Rules for sharing benefits equitably also ensure consistency with international law, such as the Nagoya Protocol, crafted to address the historical and ongoing inequitable exploitation of genetic resources. Guaranteeing vaccine equity would rebuild the trust between the Global North and South that was shattered during Covid-19, and in turn, enhance cooperation to prevent and deter outbreaks in the future. A recent proposal was the development of a separate legal instrument that would cover a Pathogen Access and Benefits Sharing (PABS) system, to be negotiated over a two-year time frame. In extending the pandemic agreement negotiations, it’s important that member states don’t lose the urgency of developing the PABS system by pushing it even further down the road.

Build global vaccine capabilities

Pathogen access and benefits-sharing is only one aspect of vaccine equity. Only 1% of Covid-19 vaccine doses were delivered to low-income countries in the year after they were available in high-income countries, perpetuated by the concentration of manufacturing capacity in the Global North and the pre-purchasing global vaccine supply. There are clear solutions, such as ensuring financial resources to build regional research and manufacturing facilities, securing supply chains, and transferring the technology necessary for producing medical products. All of these are highly contested terrain in pandemic agreement drafts.

Rebuild global trust

Rebuilding trust between countries is essential to global health security. Without trust, countries won’t report outbreaks promptly, and they won’t freely exchange epidemiologic information, virus samples, and sequencing data. The pandemic agreement, like climate treaties, should create an independent Conference of Parties (COP) that would monitor and facilitate compliance, hold governments to account, and create new forms of regulation to fortify global health security. Politically, an empowered COP could raise public and political awareness of pandemic threats.

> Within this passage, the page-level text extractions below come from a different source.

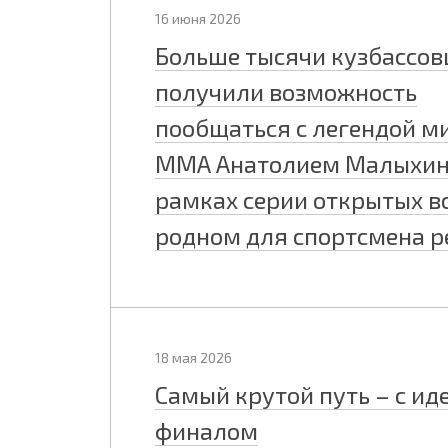
16 июня 2026
Больше тысячи кузбассов
получили возможность
пообщаться с легендой м
ММА Анатолием Малыхин
рамках серии открытых вс
родном для спортсмена р
18 мая 2026
Самый крутой путь – с и
финалом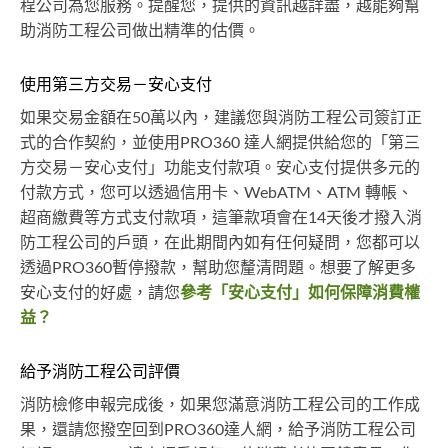
程公司為您服務。提醒您，提供的資訊越詳盡，越能夠幫
助消防工程公司做出精準的估價。
使用第三方交易－安心支付
如果交易金額在50萬以內，建議您與消防工程公司簽訂正
式的合作契約，並使用PRO360 達人網提供給您的「第三
方交易－安心支付」功能支付款項。安心支付提供多元的
付款方式，您可以透過信用卡、WebATM、ATM 轉帳、
超商繳費等方式支付款項，這筆款項會在14天後才撥入消
防工程公司的戶頭，在此期間內如有任何疑問，您都可以
透過PRO360暫停撥款，幫助您釐清問題。想要了解更多
安心支付的好處，請您
參考「安心支付」如何保障消費權
益？
給予消防工程公司評價
消防檢修申報完成後，如果您滿意消防工程公司的工作成
果，還請您撥空回到PRO360達人網，給予消防工程公司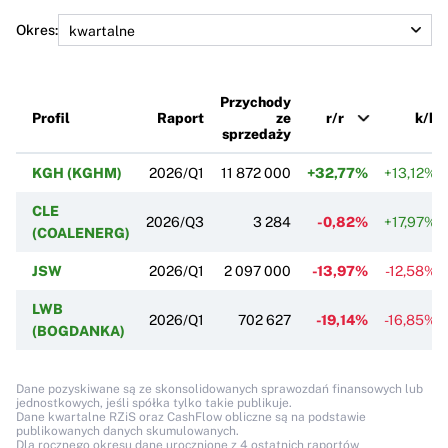
Okres:
Przychody
Profil
Raport
ze
r/r
k/k
sprzedaży
KGH (KGHM)
2026/Q1
11 872 000
+32,77%
+13,12%
CLE
2026/Q3
3 284
-0,82%
+17,97%
(COALENERG)
JSW
2026/Q1
2 097 000
-13,97%
-12,58%
LWB
2026/Q1
702 627
-19,14%
-16,85%
(BOGDANKA)
Dane pozyskiwane są ze skonsolidowanych sprawozdań finansowych lub
jednostkowych, jeśli spółka tylko takie publikuje.
Dane kwartalne RZiS oraz CashFlow obliczne są na podstawie
publikowanych danych skumulowanych.
Dla rocznego okresu dane urocznione z 4 ostatnich raportów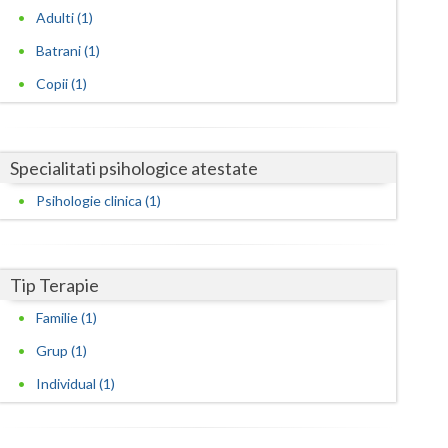
Harghita
Adulti (1)
Hunedoara
Batrani (1)
Ialomita
Copii (1)
Iasi
Ilfov
Specialitati psihologice atestate
Psihologie clinica (1)
Maramures
Mehedinti
Tip Terapie
Mures
Familie (1)
Neamt
Grup (1)
Olt
Individual (1)
Prahova
Salaj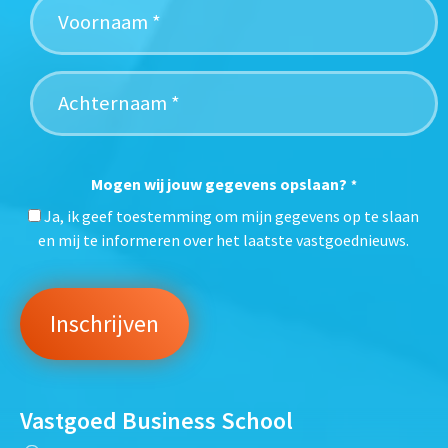
Mogen wij jouw gegevens opslaan?
*
Ja, ik geef toestemming om mijn gegevens op te slaan
en mij te informeren over het laatste vastgoednieuws.
Vastgoed Business School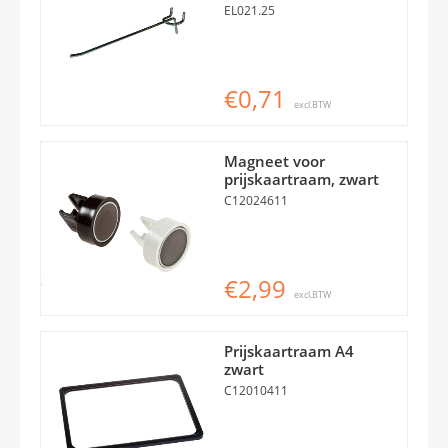
EL021.25
€0,71
excl.BTW
Magneet voor
prijskaartraam, zwart
C12024611
€2,99
excl.BTW
Prijskaartraam A4
zwart
C12010411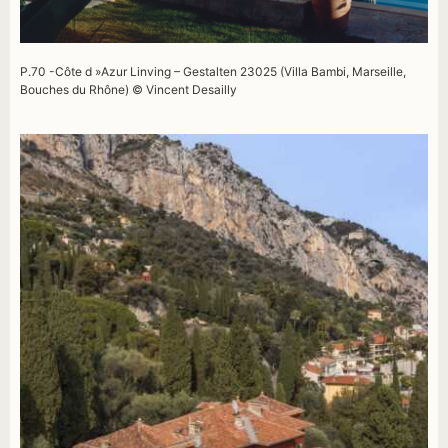
P.70 -Côte d »Azur Linving – Gestalten 23025 (Villa Bambi, Marseille,
Bouches du Rhône) © Vincent Desailly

Improving the negotiation process

If negotiations are extended, member states should consider altering the processes and format of negotiations to improve the chances of agreement. This should include allowing parallel negotiations and informal processes to facilitate progress on outstanding issues. The negotiations should also be more transparent, enabling civil society and academia to observe proceedings and assist with technical and legal challenges. This would also facilitate the public’s observation of the process, addressing misunderstandings about the treaty and building trust in the process and the treaty itself.

A little over two years ago and guided by the principle of solidarity, member states agreed to start negotiations, emphasizing the need to address critical gaps in pandemic prevention, preparedness, and response, prioritizing the need for equity. Substantial time and financial resources have been expended in negotiations. With elections in more than 64 countries worldwide this year, including in the United States, time is of the essence. For all those who we lost to the pandemic, and to save lives in the next pandemic, it’s past time to create a safer and fairer world for ourselves and our children.

Alexandra L. Phelan is an associate professor and senior scholar at the Johns Hopkins Center for Health Security and faculty director (policy) at the Johns Hopkins Institute for Planetary Health. Lawrence O. Gostin is Distinguished Professor of Global Health Law at the O’Neill Institute, Georgetown University Law Center, and director of the WHO Center on Global Health Law. His book “Global Health Security: A Blueprint for the Future” is published by Harvard University Press (2021).

Disclosure: Gostin has supported WHO in the drafting and negotiating of the pandemic agreement and is a member of the WHO International Review Committee on the International Health Regulations. Phelan has been involved in the negotiations as a relevant stakeholder and informally advising member states on the pandemic agreement.